* EXERCISE PROMPT
The reply should reproduce every line of the data below word for word, minus any images.

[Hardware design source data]
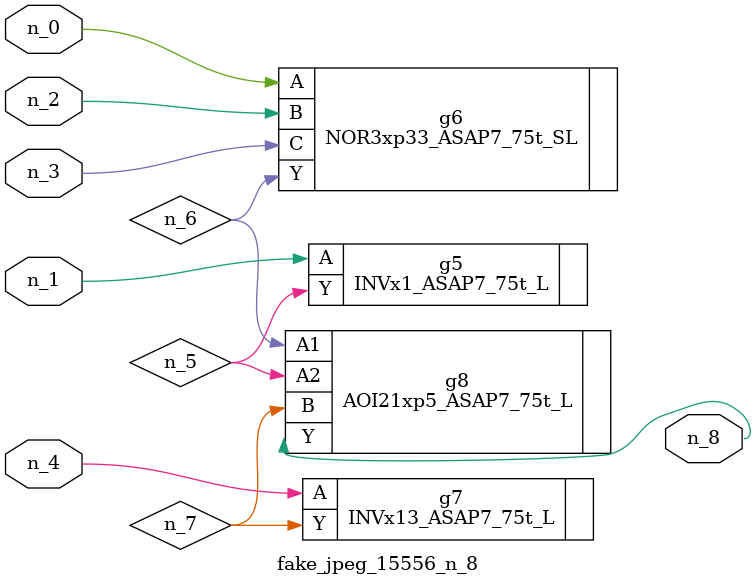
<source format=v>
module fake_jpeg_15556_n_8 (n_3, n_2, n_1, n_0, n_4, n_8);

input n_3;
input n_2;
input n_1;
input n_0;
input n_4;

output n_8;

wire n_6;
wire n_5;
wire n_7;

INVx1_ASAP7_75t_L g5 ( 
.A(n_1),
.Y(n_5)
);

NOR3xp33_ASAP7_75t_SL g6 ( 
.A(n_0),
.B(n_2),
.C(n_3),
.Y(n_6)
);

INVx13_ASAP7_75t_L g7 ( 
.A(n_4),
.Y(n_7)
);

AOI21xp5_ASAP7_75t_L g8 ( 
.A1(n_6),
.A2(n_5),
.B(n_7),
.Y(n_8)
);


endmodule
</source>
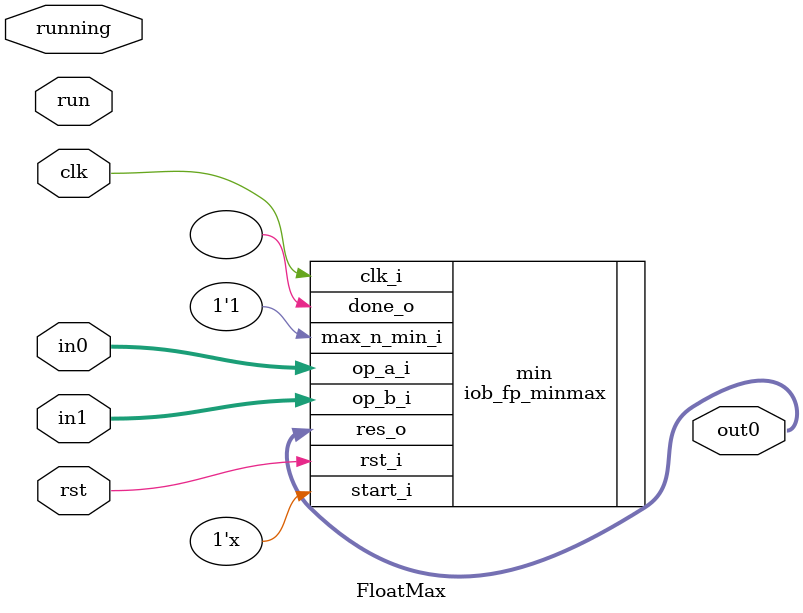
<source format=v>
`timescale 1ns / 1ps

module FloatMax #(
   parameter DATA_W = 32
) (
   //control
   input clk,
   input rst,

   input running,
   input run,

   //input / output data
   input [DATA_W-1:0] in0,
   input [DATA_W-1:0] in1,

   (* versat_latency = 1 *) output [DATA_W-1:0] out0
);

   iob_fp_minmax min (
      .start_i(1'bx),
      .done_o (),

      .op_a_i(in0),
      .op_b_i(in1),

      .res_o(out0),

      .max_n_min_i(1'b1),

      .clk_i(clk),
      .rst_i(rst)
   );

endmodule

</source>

* ANSWER BOX
<source format=v>
module fake_jpeg_15556_n_8 (n_3, n_2, n_1, n_0, n_4, n_8);

input n_3;
input n_2;
input n_1;
input n_0;
input n_4;

output n_8;

wire n_6;
wire n_5;
wire n_7;

INVx1_ASAP7_75t_L g5 ( 
.A(n_1),
.Y(n_5)
);

NOR3xp33_ASAP7_75t_SL g6 ( 
.A(n_0),
.B(n_2),
.C(n_3),
.Y(n_6)
);

INVx13_ASAP7_75t_L g7 ( 
.A(n_4),
.Y(n_7)
);

AOI21xp5_ASAP7_75t_L g8 ( 
.A1(n_6),
.A2(n_5),
.B(n_7),
.Y(n_8)
);


endmodule
</source>
<source format=v>
`timescale 1ns / 1ps

module FloatMax #(
   parameter DATA_W = 32
) (
   //control
   input clk,
   input rst,

   input running,
   input run,

   //input / output data
   input [DATA_W-1:0] in0,
   input [DATA_W-1:0] in1,

   (* versat_latency = 1 *) output [DATA_W-1:0] out0
);

   iob_fp_minmax min (
      .start_i(1'bx),
      .done_o (),

      .op_a_i(in0),
      .op_b_i(in1),

      .res_o(out0),

      .max_n_min_i(1'b1),

      .clk_i(clk),
      .rst_i(rst)
   );

endmodule

</source>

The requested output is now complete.